Barnaby Clay is the credited director, but as the filmed interview is shot in black and white, as it is framed in a recreation of Rock’s 1996 near death experience and as it follows him — still working, still shooting concerts and album covers and fashion spreads with rockers — you’d swear the 69 year-old master of stills and early music videos was directing himself.
Rock has the vainglorious swagger, the self-studied style polished by years in the spotlight. And he delivers the expected bravura — “I’m an assassin. I’ve got my sights on you, and I’m going to take you out!”
He broke through with Pink Floyd alumnus Syd Barrett, made his mark by attaching himself to David Bowie (and through him Lou Reed and Iggy Pop) and blew up with that iconic cover to “Queen II.” Which, in the best of his “How I got that shot” anecdotes, Rock admits he cribbed from an iconic image of Marlene Dietrich.
That’s the genius of his method. He took a lot of great concert shots — of Bowie, Reed, Marley, et al. But for his fabulous posed images, Rock made a visual association.
Freddie Mercury, rock’s rising glamour “queen?” Dietrich. Joan Jett? Elvis. Talking Heads? “Children of the Damned.” Debbie “Blondie” Harry? “Monroe. Lolita.”
Rock, who hosted a provocative rock profiles TV show a couple of years back, can drop Rimbaud and Baudelaire and snippets of poetry and French into his bon mots. He has audio cassettes of conversations with Bowie and Reed to prove the closeness of his connection to him.
He’s frank about the poor pay, and his photo barter system for drugs when he was “heavily chemicalized” and least dependable. “Carly Simon said, ‘Oh he’s the best. But after the shoot, you can’t ever find him” to get the negatives and finish the job.
He’s obsessed with Reed, endlessly dropping the proto-punk poet’s name, lamenting that they fell out, for a time, because Rock was supposed to shoot Reed’s wedding and was a “chemicalized” no-show.

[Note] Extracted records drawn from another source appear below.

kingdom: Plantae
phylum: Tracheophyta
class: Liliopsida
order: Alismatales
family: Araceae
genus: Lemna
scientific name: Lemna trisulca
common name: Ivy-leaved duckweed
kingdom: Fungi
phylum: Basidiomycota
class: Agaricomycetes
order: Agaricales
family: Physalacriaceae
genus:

But for all the name-dropping and self-serving, self-glamorizing anecdotes, there’s a disarming casualness about Rock. Yeah, he shot The Ramones (“Ugliest band on the scene. At the time.”), but there were Motley Crue and Carly Simon shoots, and all these forgotten bands whose album covers he kept and looks at now with a “What the f— was THAT about?” And he’s there with TV on the Radio and Snoop and Father John Misty, just to show he’s still hip. Or determined to appear that way.
And he is, and “Shot!” makes for a light, smart and often funny/trippy dance through an era with the man whose images made icons out of many, and burned those icons into our visual memory.
MPAA Rating: unrated, with drug use, nudity, profanity
Cast: Mick Rock, Lou Reed, David Bowie
Credits:Directed by, script by Barnaby Clay . A Magnolia release.